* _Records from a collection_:
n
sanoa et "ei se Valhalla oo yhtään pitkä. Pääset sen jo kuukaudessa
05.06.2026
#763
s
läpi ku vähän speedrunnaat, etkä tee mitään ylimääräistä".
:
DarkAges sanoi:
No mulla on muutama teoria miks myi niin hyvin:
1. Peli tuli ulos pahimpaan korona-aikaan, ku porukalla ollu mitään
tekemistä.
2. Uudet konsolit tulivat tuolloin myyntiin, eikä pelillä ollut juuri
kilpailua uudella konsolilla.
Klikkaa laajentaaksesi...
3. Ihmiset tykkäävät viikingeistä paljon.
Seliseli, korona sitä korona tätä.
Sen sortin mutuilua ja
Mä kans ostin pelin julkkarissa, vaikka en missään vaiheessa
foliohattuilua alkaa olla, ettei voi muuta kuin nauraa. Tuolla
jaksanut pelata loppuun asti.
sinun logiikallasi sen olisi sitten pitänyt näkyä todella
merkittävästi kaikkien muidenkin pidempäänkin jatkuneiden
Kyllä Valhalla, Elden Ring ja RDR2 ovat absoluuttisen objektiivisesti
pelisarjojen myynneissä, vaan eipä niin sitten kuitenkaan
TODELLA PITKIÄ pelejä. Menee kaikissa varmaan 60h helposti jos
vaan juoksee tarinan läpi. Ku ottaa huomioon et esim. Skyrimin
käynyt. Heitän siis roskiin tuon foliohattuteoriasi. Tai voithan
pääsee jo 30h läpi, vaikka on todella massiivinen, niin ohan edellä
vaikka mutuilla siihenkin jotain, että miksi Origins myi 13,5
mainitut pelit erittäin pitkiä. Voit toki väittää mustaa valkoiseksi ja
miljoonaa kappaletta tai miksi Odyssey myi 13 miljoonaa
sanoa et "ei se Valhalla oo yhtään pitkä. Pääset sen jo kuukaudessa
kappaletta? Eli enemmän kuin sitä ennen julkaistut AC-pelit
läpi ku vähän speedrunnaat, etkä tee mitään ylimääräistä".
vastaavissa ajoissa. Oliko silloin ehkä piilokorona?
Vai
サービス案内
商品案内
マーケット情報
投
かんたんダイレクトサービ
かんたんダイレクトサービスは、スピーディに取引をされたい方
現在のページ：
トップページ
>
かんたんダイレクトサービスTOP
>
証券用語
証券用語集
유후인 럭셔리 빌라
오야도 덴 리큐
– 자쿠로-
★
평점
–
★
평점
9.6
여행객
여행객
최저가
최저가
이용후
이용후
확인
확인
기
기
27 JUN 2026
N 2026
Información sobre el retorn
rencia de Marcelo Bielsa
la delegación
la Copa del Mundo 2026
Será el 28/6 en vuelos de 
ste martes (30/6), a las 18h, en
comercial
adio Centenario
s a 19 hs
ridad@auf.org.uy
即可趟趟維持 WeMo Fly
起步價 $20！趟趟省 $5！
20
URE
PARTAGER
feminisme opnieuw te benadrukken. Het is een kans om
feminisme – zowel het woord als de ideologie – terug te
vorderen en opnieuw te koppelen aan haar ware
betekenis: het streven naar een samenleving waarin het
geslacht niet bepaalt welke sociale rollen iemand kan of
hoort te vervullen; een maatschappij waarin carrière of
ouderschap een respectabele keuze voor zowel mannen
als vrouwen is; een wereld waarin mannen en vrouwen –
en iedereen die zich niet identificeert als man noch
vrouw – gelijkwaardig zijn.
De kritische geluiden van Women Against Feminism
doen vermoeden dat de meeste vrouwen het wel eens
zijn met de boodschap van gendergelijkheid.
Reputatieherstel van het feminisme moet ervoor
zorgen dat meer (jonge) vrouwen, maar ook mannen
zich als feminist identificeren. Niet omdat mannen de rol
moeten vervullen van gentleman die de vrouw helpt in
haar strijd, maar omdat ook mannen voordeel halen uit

* _Exercise prompt_: From the line containing "zijn met de boodschap van gendergelijkheid." through the last line of the records, output each line exactly and nothing more.

* _Response box_:
zijn met de boodschap van gendergelijkheid.
Reputatieherstel van het feminisme moet ervoor
zorgen dat meer (jonge) vrouwen, maar ook mannen
zich als feminist identificeren. Niet omdat mannen de rol
moeten vervullen van gentleman die de vrouw helpt in
haar strijd, maar omdat ook mannen voordeel halen uit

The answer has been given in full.